Is Emma a Detective Novel?
Is Emma a detective novel? Author P.D. James seems to think so. She once said that Emma seems like a detective novel. I heard this and I immediately said to myself that it cannot be true. Emma is a typical Jane Austen romance novel. I thought that P.D. James, who is the author of mystery novels such as Death Comes to Pemberley, had just misread the situation because as a mystery novelist that would be easy to do. But the more I read Emma, the more I could pick up on where it could be like a detective novel.

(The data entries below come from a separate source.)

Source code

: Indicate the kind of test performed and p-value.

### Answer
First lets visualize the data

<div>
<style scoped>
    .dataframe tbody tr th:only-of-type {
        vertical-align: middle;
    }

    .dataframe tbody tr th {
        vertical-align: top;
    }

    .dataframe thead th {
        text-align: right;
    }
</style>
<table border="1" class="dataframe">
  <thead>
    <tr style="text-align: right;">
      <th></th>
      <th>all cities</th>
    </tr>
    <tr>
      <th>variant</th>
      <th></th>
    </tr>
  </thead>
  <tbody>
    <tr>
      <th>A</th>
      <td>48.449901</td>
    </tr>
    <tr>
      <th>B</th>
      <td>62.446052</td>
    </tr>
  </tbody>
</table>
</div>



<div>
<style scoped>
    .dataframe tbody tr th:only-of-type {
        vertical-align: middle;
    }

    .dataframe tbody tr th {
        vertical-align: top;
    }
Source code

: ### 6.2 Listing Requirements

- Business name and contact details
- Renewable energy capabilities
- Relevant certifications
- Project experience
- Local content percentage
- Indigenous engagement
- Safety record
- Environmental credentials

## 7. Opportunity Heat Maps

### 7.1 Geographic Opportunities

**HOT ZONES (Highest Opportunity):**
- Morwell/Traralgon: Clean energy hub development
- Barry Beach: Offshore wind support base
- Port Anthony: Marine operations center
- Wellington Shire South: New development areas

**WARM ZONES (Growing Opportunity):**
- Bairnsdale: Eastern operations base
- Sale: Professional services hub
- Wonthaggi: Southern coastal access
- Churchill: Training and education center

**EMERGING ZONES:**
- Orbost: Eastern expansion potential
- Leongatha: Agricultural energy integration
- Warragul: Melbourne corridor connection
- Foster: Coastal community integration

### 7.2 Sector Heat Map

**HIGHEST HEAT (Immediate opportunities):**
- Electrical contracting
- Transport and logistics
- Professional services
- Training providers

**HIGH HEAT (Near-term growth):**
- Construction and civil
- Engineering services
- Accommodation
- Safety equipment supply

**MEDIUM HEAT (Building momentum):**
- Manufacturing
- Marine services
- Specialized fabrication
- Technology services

Emma is a serial matchmaker. She successfully matched up her old governess Miss Taylor with Mr. Weston and they are now in a happy marriage. She then takes Harriet Smith under her wing and decides that Mr. Elton should be the one for her. Like a detective, Emma observes the behaviors of the two people and tries to look for clues that Mr. Elton has feelings for Harriet.
Even though Emma seems like a detective when she is finding clues and drawing conclusions, I think she is a bad one. She would find evidence of certain things but if that evidence does not point towards her goals of getting Miss Smith and Mr. Elton together then she ignores them. A good example of this would be in Chapter 9 of Emma, when Mr. Elton wrote the poem for Emma and Miss Smith to include in their collection of poems. Emma studied the poem and successfully deemed that it was an offer of courtship. But the line where it says “Thy ready wit the word will soon supply” causes some problems. Emma reads it and knows that her friend Miss Smith is not very witty, meaning that the poem could be for someone else. But because she believes and wants Mr. Elton to be in love with Harriet, she ignores the evidence and comes to the conclusion she wants anyway.
This is why even though I now believe that Emma could be described as having the characteristics of a detective novel, I do not think that Emma makes a very good detective because she lets her feelings get in the way.